The fever pitch of this election has only started to abate. As people realize that Trump isn’t the second coming of Hitler, tempers and passions will cool. The pessimist in me thinks it will be, in the end, a return to business as usual. The optimist in me expects the economy to roar and the conservatives to lock down the Supreme Court for a generation. If we can avoid stupid wars, that would be nice too.
I’m not that old. This is the first presidential campaign I’ve really paid any attention to (the last one I was happily removed overseas). But that’s where reading books and talking to older people provides perspective.
There’s this couple I’m close to. They’re educated conservatives. They’re good people, and as long as I’ve known them, they’ve been peaceable folk. The last eight years of Obama, though, knocked the stuffing out of them. They didn’t like his policies or his condescending, arrogant tone. Hillary was as bad or worse. The last eight years plus the prospect of another four put them on edge like I’ve never seen.

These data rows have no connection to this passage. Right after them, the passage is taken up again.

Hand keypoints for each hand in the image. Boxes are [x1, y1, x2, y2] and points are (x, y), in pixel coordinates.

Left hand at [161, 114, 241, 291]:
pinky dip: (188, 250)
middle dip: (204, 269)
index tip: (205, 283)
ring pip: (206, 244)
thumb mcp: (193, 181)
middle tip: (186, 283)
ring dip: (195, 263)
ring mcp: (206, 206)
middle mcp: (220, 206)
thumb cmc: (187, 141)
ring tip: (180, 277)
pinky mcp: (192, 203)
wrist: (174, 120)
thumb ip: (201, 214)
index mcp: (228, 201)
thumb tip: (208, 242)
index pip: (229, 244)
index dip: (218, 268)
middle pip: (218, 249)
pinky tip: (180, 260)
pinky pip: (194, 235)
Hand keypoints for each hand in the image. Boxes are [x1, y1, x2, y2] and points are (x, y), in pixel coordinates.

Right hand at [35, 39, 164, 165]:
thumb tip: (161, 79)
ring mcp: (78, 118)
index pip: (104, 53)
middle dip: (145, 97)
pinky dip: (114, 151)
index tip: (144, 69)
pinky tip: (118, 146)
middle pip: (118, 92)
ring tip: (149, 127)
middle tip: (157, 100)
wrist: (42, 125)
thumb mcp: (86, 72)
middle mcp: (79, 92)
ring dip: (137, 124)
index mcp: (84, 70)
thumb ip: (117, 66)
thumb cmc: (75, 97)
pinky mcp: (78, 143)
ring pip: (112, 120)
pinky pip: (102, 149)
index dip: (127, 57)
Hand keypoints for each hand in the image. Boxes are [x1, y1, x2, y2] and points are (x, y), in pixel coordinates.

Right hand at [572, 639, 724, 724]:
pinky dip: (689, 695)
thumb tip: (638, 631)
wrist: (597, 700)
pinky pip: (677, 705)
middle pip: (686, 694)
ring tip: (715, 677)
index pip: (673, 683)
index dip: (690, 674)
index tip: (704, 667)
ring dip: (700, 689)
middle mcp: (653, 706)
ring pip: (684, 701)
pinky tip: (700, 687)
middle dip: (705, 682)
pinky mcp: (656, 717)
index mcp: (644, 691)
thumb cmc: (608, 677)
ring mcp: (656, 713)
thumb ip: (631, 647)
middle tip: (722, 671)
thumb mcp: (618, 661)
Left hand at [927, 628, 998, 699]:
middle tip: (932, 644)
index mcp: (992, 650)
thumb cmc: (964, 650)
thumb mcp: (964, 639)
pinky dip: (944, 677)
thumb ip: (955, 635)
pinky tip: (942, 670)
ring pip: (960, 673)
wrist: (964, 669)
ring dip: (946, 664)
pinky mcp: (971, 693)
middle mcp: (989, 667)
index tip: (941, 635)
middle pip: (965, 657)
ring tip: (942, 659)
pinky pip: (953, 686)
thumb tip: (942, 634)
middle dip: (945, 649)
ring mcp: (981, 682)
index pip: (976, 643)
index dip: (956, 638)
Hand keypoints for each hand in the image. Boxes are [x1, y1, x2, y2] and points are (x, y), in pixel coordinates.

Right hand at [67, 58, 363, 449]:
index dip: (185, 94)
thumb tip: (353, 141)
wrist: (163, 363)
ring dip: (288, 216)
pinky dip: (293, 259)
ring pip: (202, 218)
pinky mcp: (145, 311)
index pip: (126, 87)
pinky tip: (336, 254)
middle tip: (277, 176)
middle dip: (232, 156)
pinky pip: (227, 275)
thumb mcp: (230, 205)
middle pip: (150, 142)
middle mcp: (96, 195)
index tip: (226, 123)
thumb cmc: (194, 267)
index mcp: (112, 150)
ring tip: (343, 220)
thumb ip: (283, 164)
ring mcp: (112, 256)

It’s worth noting that the tired trope that such conservatives are racist misogynists doesn’t hold water here. This couple would have liked nothing more than to vote for Condoleezza Rice. Black. Woman. The longer Democrats insist on bigotry being the cause of Trump’s victory, the longer they will continue to lose
Needless to say, this couple voted Trump and were elated at his victory.

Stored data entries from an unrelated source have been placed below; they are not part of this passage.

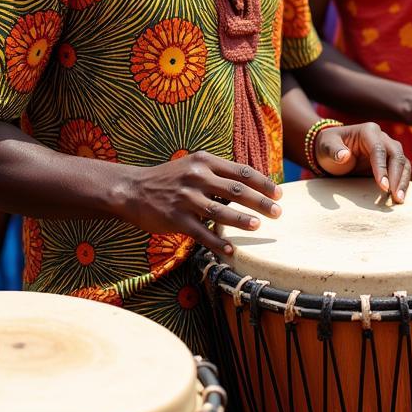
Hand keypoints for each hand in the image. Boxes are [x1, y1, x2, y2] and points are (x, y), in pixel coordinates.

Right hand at [119, 153, 282, 256]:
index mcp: (204, 161)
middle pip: (237, 190)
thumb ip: (217, 172)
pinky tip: (231, 250)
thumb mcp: (192, 166)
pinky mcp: (176, 218)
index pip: (241, 171)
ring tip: (258, 226)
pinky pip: (202, 233)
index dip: (263, 183)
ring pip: (221, 211)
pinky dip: (218, 242)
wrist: (132, 190)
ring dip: (242, 219)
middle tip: (278, 212)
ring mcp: (186, 198)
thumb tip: (250, 185)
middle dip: (261, 202)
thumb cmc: (168, 179)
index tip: (279, 193)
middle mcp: (197, 177)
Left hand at [312, 122, 411, 202]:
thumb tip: (344, 155)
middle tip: (396, 196)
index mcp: (368, 131)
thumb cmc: (329, 146)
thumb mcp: (326, 146)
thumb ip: (333, 150)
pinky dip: (402, 182)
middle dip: (398, 176)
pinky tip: (399, 196)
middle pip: (396, 155)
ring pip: (403, 162)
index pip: (379, 149)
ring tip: (399, 199)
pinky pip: (402, 170)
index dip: (382, 168)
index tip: (383, 186)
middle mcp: (382, 137)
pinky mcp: (390, 161)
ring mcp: (388, 148)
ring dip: (403, 181)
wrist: (332, 150)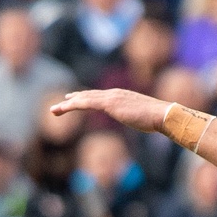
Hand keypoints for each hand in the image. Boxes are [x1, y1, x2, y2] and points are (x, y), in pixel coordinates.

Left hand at [51, 87, 168, 132]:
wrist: (162, 115)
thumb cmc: (155, 119)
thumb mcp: (141, 119)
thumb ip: (135, 118)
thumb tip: (140, 122)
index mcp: (120, 96)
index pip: (97, 97)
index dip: (83, 98)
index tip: (72, 99)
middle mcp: (114, 94)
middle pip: (87, 96)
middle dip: (71, 101)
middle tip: (57, 107)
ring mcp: (111, 97)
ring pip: (84, 99)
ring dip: (67, 105)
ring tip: (54, 111)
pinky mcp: (109, 103)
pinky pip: (87, 103)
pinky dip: (74, 104)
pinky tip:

I called them up after the election and we talked long into the night. One thing in particular stood out to me: they both compared the days after the election to 1987 when they landed in Greece. A strange connection, but an emotional one. After getting married, they had lived on a kibbutz in Israel for six months right as the First Intifada had broken out. One day they were sitting on a bus when someone pointed out to the driver an unattended bag. The driver promptly grabbed the bag and yelled for someone to claim it. Time stood still for two seconds as everyone stared at that bag held aloft by a driver who, for all they knew, would disappear in a flash along with the rest of their existence.
An old woman sheepishly raised her hand and came forward to claim it.
That was by far the most dramatic moment the couple experienced, and on the whole they felt safe, but life in Israel was life on the edge.
When they got off the plane in Greece, they let out a sigh of relief. They hadn’t even realized how stressed they’d been. But that day they breathed easy. There was no chance they’d die in an explosion.
That sense of relief was the Trump victory. The knowledge that pending doom (whether it be a terrible economy, violations of religious liberty, the loss of the Supreme Court, the aggressive perpetuation of pro-choice, the overweening arrogance of progressives in politics and the media) had been averted in the most spectacular and emotionally satisfying way possible. They could laugh and smile again and enjoy as they never had before the writhing of the Left and the Reaganesque hope that it might once again be Morning in America Again.
Thankful for not being blown up in Israel, they are now reveling in the Trumpian explosion.
That doesn’t mean they naively believe Trump will make all well. But they believe they dodged an epic bullet with Hillary and arrested the expanding tyranny of progressivism.
Of course, the Left, always empathetic to the plight of the down and out Palestinian, raves against the terrorist in their midst.
The cognitive dissonance this election has created is something to behold.